Pulmonary Aspergilloma: Diagnostic and Therapeutic Considerations

Author Affiliations

From the Department of Medicine, Division of Infectious Diseases, Harbor-UCLA Medical Center, Torrance, and the UCLA School of Medicine.

Arch Intern Med. 1983;143(2):303-308. doi:10.1001/archinte.1983.00350020129023

• Pulmonary aspergillomas usually arise from colonization and proliferation of Aspergillus in preexisting parenchymal cavities. The most common symptom in this disorder is hemoptysis, which may be massive and life-threatening. Although positive sputum cultures for Aspergillus are present in more than half of patients with aspergilloma, this is neither a sensitive nor specific diagnostic marker. Virtually all patients with this syndrome have serum precipitating antibodies to Aspergillus antigens, and this serves as a useful confirmatory test in patients with suspected aspergilloma. The routine chest roentgenograph and standard tomography remain the most important diagnostic procedures.
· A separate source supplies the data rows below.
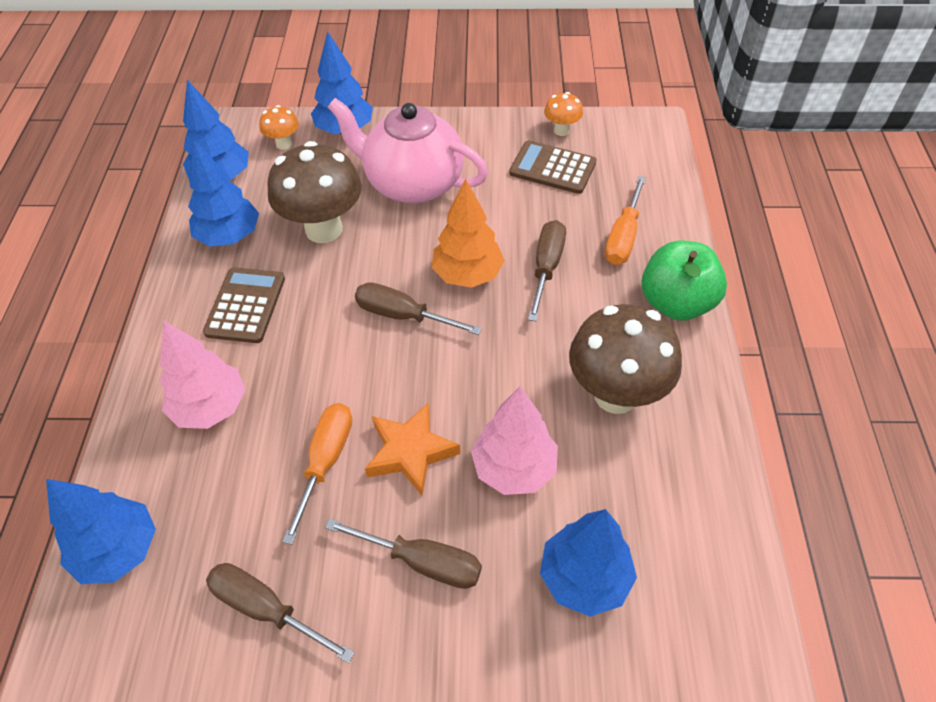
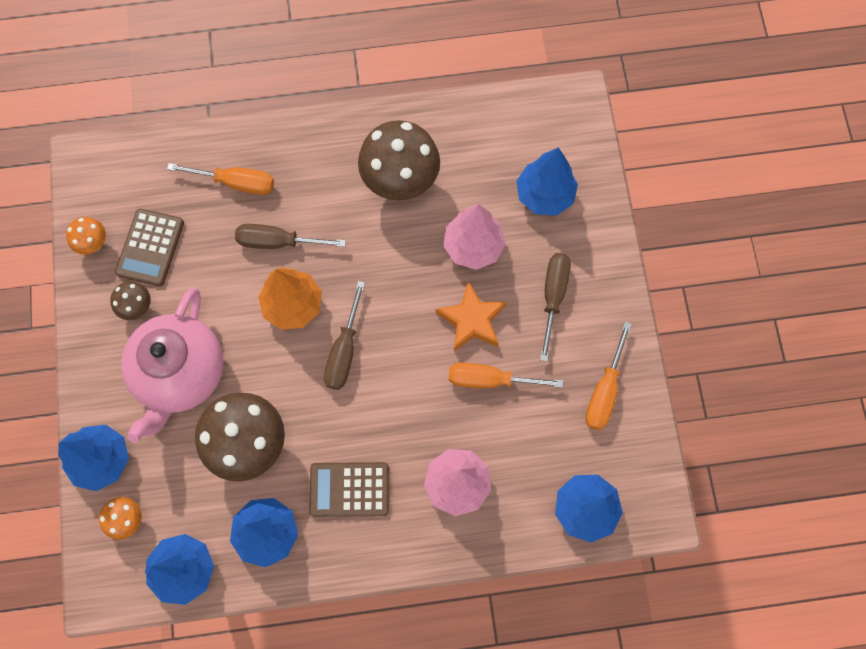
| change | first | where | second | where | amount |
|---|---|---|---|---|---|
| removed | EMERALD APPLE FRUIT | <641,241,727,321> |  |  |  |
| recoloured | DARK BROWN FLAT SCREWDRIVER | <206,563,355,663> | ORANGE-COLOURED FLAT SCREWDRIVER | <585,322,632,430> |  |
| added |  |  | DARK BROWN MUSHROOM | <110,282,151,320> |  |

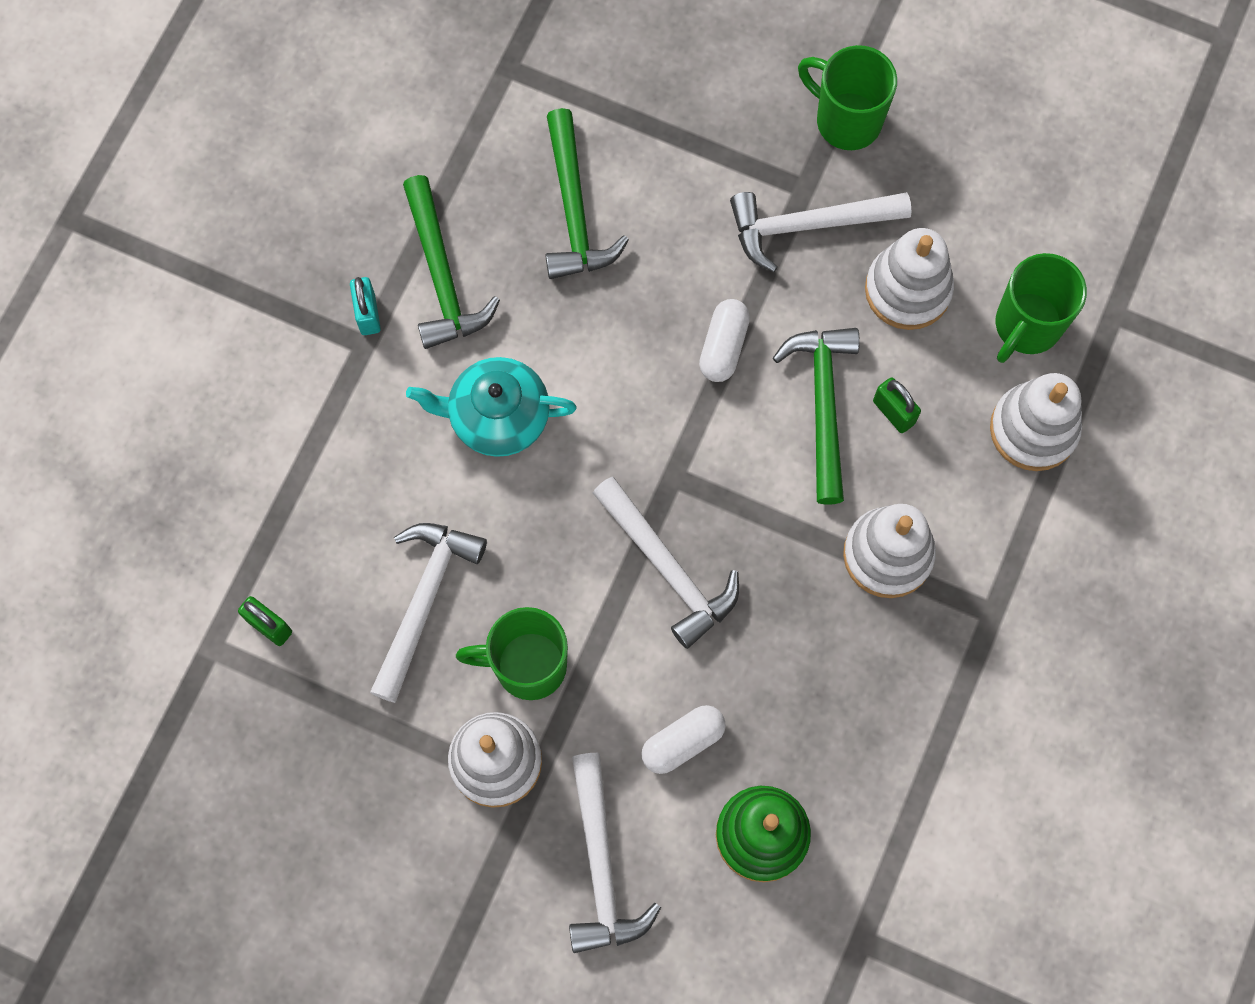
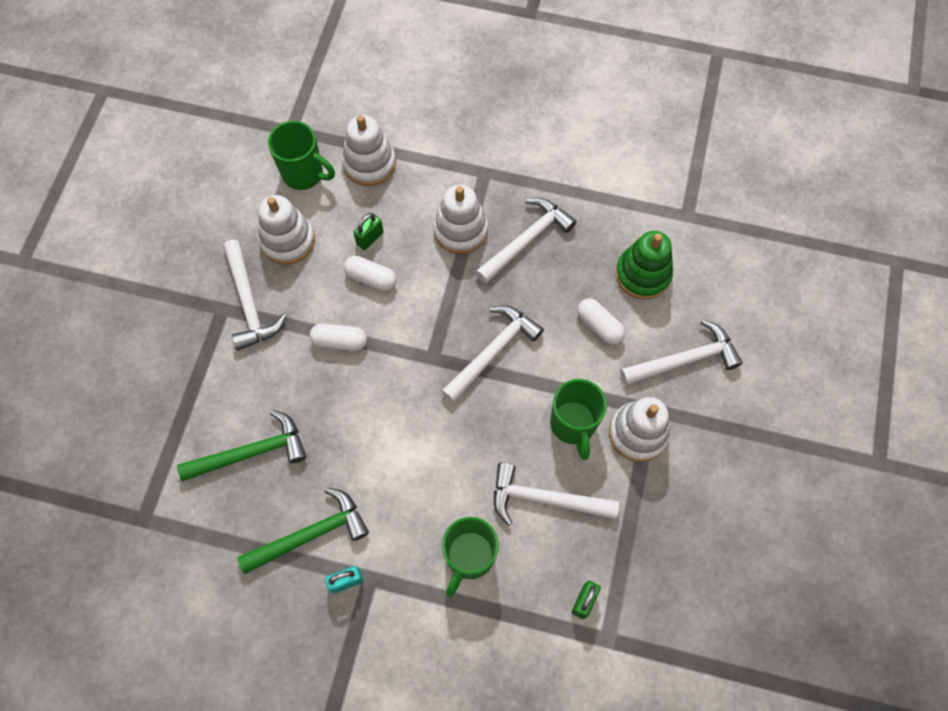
| change | first | where | second | where | amount |
|---|---|---|---|---|---|
| moved | EMERALD TEA MUG | <798,45,897,150> |  | <442,517,499,598> |  |
| replaced | EMERALD HAMMER | <773,328,860,505> | SNOW-WHITE CAPSULE | <344,256,397,291> |  |
| removed | AQUA CHINA TEAPOT | <406,357,577,457> |  |  |  |
| added |  |  | SNOW-WHITE HAMMER | <476,198,577,284> |  |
The computed tomograph of the chest may be helpful in certain cases. Routine surgical resection of aspergillomas is not recommended but should be reserved for patients with recurrent, severe hemoptysis who can tolerate thoracotomy. Parenteral antifungal therapy has not been effective in this disease; however, selected patients may be candidates for intracavitary antifungal therapy.